━━━ Input records

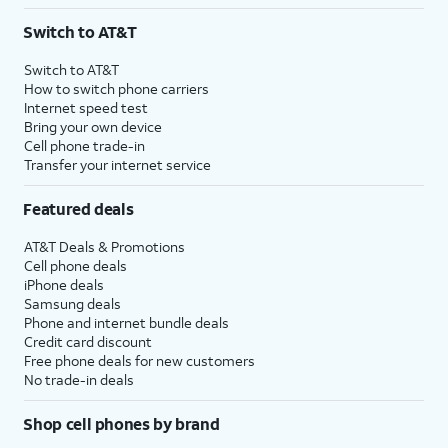
3
AutoPay and paperless billing required with eligible postpaid unlimited plan (minimum
Switch to AT&T
$75 per month before discounts for a single line). Limited availability in select areas.
4
Price after discounts: $5 per month with AutoPay and paperless billing; $20 per month
Switch to AT&T
with eligible AT&T postpaid wireless service. Discounts start within 2 bill periods. Monthly
How to switch phone carriers
State Cost Recovery charge applies in OH, TX, and NV. One-time install fee may apply.
Internet speed test
Bring your own device
Cell phone trade-in
Transfer your internet service
Featured deals
AT&T Deals & Promotions
Cell phone deals
iPhone deals
Samsung deals
Phone and internet bundle deals
Credit card discount
Free phone deals for new customers
No trade-in deals
Shop cell phones by brand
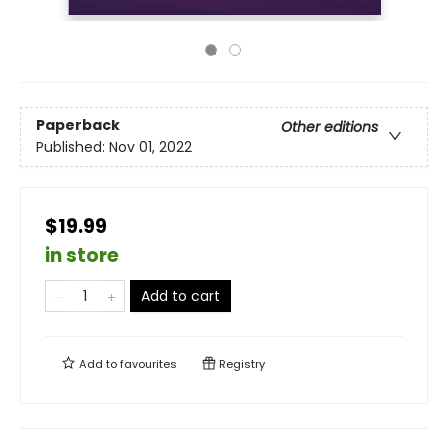
Paperback
Other editions
Published:
Nov 01, 2022
$19.99
in store
Add to cart
Add to
favourites
Registry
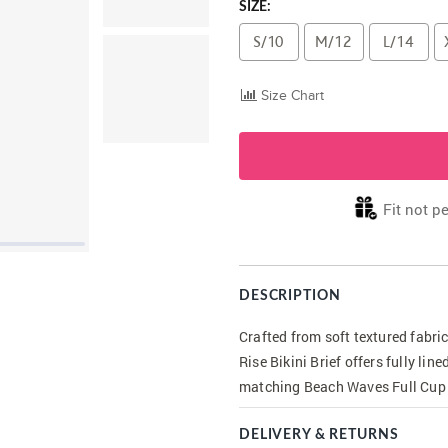
SIZE:
S/10
M/12
L/14
Size Chart
Fit not pe
DESCRIPTION
Crafted from soft textured fabr
Rise Bikini Brief offers fully li
matching Beach Waves Full Cup 
DELIVERY & RETURNS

━━━━━━

• [Task directions]
Can you restate all the records above word for word while dropping the pictures?

• [Answer to the exercise]
3
AutoPay and paperless billing required with eligible postpaid unlimited plan (minimum
Switch to AT&T
$75 per month before discounts for a single line). Limited availability in select areas.
4
Price after discounts: $5 per month with AutoPay and paperless billing; $20 per month
Switch to AT&T
with eligible AT&T postpaid wireless service. Discounts start within 2 bill periods. Monthly
How to switch phone carriers
State Cost Recovery charge applies in OH, TX, and NV. One-time install fee may apply.
Internet speed test
Bring your own device
Cell phone trade-in
Transfer your internet service
Featured deals
AT&T Deals & Promotions
Cell phone deals
iPhone deals
Samsung deals
Phone and internet bundle deals
Credit card discount
Free phone deals for new customers
No trade-in deals
Shop cell phones by brand
Paperback
Other editions
Published:
Nov 01, 2022
$19.99
in store
Add to cart
Add to
favourites
Registry
SIZE:
S/10
M/12
L/14
Size Chart
Fit not pe
DESCRIPTION
Crafted from soft textured fabr
Rise Bikini Brief offers fully li
matching Beach Waves Full Cup 
DELIVERY & RETURNS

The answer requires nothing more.